* Exercise requirements: Tell how many lines in the records contain the word "zero"; the number alone is the answer.

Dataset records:
####

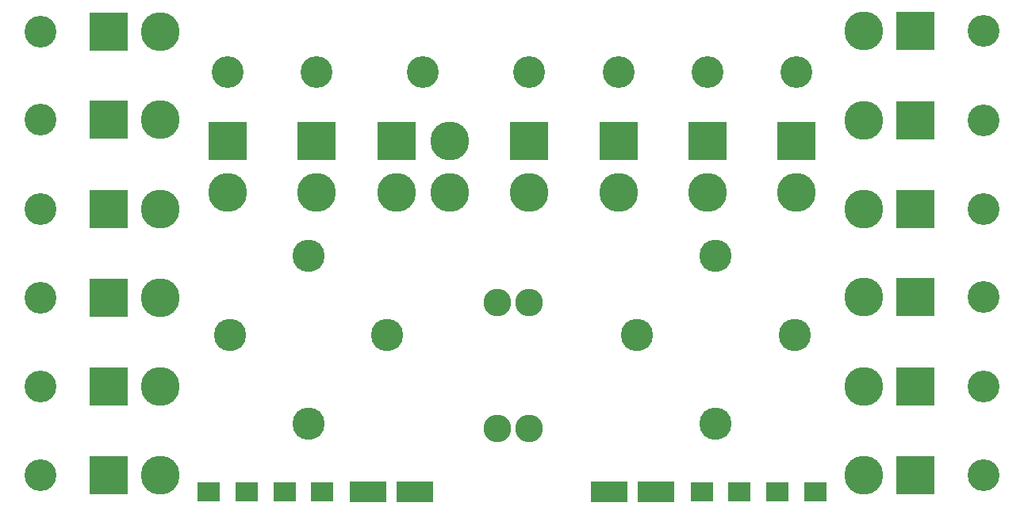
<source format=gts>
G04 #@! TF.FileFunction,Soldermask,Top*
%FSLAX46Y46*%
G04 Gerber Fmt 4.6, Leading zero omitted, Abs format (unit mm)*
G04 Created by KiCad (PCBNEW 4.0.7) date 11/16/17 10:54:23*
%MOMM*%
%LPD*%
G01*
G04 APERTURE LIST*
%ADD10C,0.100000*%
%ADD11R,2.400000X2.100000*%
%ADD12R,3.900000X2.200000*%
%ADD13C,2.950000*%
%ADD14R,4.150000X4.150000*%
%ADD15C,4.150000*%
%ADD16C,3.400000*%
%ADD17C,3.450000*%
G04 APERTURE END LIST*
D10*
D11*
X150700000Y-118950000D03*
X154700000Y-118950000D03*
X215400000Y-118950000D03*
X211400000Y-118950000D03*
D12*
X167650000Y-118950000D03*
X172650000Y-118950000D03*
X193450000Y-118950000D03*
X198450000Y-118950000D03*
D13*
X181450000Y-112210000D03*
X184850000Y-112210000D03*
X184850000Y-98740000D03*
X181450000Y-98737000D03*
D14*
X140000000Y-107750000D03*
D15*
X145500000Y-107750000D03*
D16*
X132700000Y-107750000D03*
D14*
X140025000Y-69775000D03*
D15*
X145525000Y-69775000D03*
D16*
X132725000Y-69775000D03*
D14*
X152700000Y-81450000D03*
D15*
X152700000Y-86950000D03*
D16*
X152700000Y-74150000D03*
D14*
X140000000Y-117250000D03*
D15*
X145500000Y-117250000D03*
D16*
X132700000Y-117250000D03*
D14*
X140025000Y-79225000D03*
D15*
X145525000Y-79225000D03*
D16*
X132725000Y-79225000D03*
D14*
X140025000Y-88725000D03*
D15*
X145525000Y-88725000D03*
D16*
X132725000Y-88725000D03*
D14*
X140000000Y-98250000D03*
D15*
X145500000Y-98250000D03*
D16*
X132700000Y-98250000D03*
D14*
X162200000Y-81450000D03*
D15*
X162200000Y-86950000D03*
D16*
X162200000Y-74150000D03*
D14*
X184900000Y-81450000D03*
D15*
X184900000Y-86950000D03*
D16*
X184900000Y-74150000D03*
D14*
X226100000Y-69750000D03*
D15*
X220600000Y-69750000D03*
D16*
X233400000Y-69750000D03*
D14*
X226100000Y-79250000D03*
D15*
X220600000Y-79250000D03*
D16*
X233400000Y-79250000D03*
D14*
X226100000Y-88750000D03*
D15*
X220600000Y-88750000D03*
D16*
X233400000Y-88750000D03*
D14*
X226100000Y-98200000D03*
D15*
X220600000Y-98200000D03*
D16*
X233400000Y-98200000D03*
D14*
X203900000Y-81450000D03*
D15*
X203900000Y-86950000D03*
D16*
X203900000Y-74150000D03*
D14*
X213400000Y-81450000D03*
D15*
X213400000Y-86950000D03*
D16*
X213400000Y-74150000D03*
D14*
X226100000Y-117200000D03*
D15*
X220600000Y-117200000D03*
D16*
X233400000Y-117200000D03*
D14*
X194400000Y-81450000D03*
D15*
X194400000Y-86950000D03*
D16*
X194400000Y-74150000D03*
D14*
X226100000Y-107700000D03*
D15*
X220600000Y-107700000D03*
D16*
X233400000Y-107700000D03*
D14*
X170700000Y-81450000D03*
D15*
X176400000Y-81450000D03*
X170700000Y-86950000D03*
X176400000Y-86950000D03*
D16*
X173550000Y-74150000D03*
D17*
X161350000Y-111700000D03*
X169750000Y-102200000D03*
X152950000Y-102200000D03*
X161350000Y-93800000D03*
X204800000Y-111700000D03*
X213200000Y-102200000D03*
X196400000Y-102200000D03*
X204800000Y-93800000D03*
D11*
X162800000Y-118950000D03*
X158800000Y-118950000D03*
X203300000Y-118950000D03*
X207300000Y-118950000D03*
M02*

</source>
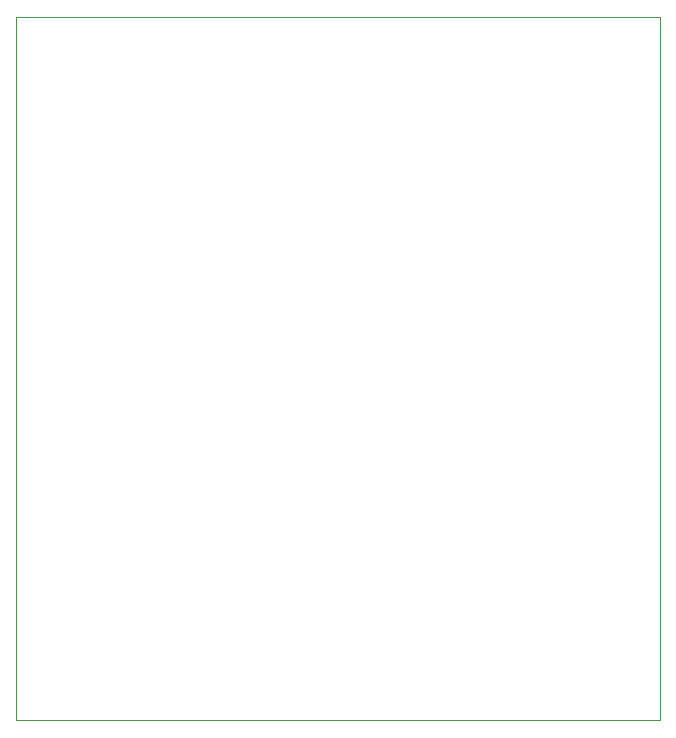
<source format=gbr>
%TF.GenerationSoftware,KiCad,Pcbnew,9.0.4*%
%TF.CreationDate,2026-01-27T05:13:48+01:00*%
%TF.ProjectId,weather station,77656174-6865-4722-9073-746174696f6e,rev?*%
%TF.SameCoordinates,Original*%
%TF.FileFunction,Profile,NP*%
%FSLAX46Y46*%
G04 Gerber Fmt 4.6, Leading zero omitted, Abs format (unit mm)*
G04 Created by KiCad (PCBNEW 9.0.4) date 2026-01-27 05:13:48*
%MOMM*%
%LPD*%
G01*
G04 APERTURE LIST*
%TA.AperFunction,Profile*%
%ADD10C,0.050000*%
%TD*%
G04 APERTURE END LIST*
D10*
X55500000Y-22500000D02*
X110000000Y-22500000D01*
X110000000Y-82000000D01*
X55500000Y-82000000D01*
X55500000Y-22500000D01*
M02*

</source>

####

* Answer box: 2